2. We think it advisable, therefore, in the first instance, to-consider the prosions of Section 17 above mentioned. It is not to be denied that the section is unfortunately worded and obscure. Sub-section (1) states that where in any suit on the basis of the sale, the Court finds that the plaintiff has a right of pre-emption, but that the ostensible price was not the actual price, it shall proceed to ascertain the actual price, and shall pass a decree for pre-emption on payment of such price. Sub-section (2) lays down that in such a case the burden of proving the actual price shall lie on the vendee, and, in the absence of satisfactory proof, the Court must proceed to ascertain the market value of the property and to pass a decree for pre-emption on payment of the value so found.

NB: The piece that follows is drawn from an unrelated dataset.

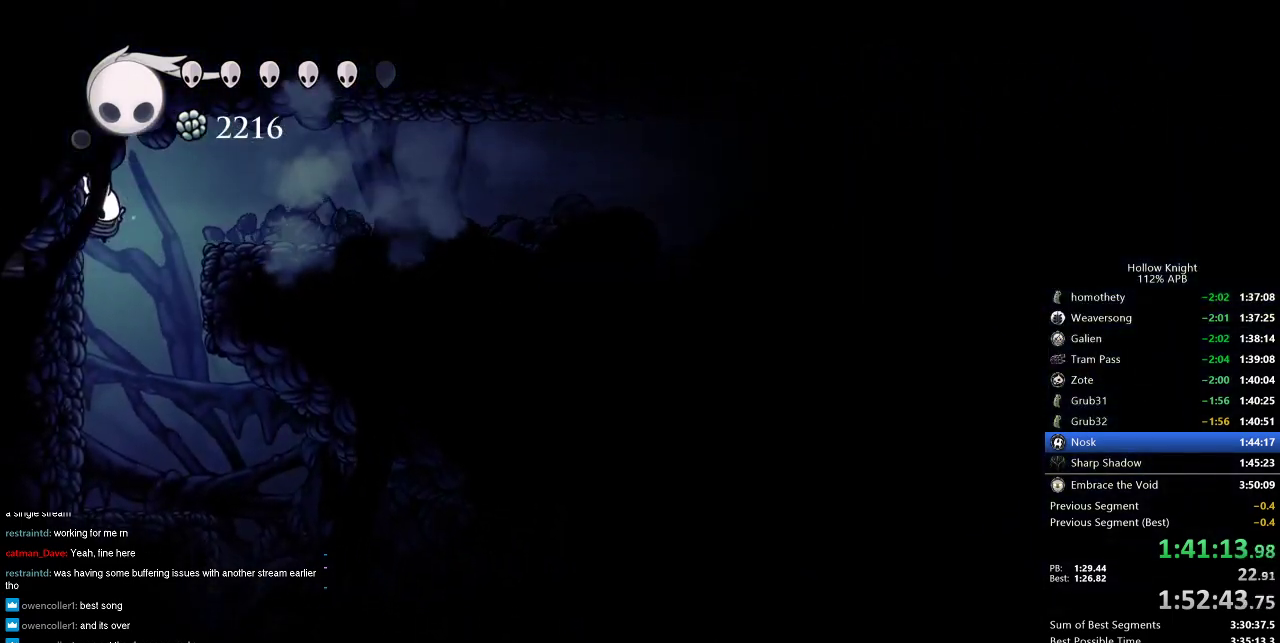
{"keys": [], "events": [[450, "right", "up"]]}
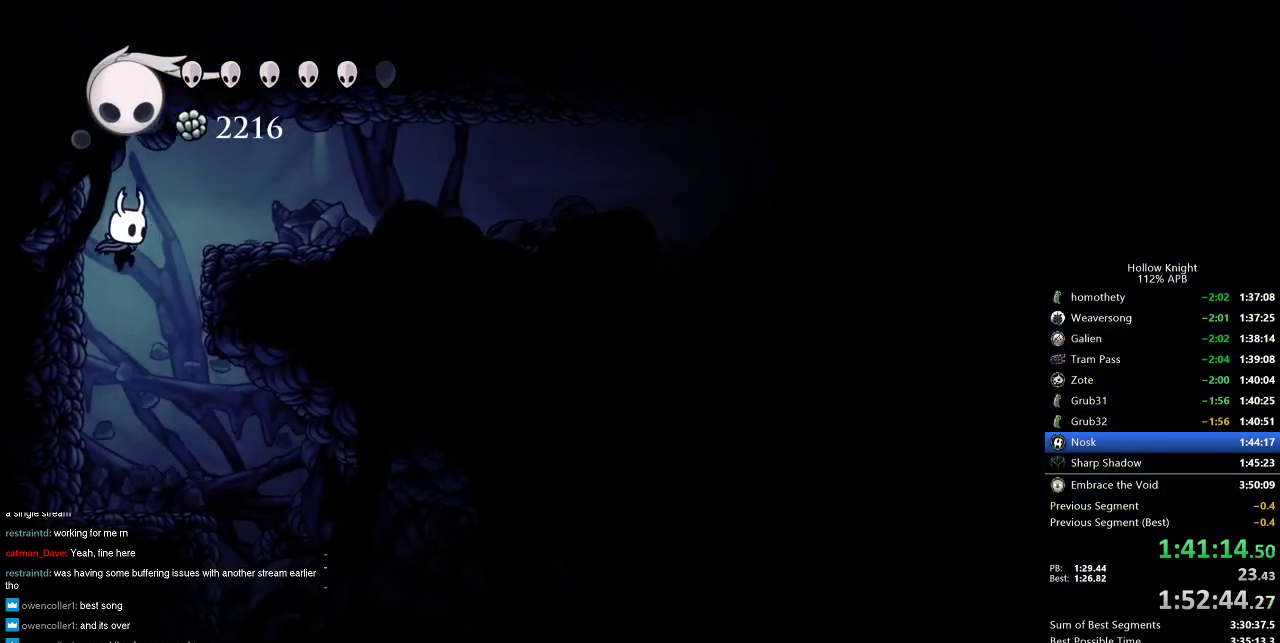
{"keys": ["right"], "events": [[100, "right", "down"]]}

3. If Sub-section (1) of Section 17 is literally interpreted, it is difficult to see how the provisions of Sub-section (2) can be given effect to, for under Sub-section (1) the Court 'finds' that the ostensible price was not the actual price, and then proceeds to call upon the vendee to proved what the actual price was. If the Court, for example, in a case where the ostensible price was not the price mentioned in the sale-deed, namely, Rs. 10,000, finds that this ostensible price was not the actual price, how is it possible for the vendee then to try and prove the case that the price mentioned in the sale-deed, i.e., Rs. 10,000 was the price actually paid? We think, therefore, that the word 'finds' as used in Sub-section (1) does not mean that the Court must come to a definite conclusion that the ostensible price was the actual price, but that the meaning is that some evidence must be given by the plaintiff in order to raise a presumption that the ostensible price was not the price actually paid. A presumption of this kind having been raised in favour of the plaintiff, the burden of proof then shifts to the vendee, and he has to satisfy the Court that the price shown in the deed was the price actually paid by him. If he fails to satisfy the Court then all the Court can do is to enter into the evidence regarding the market-value of the property and pass a decree for pre-emption on payment of the market value so found.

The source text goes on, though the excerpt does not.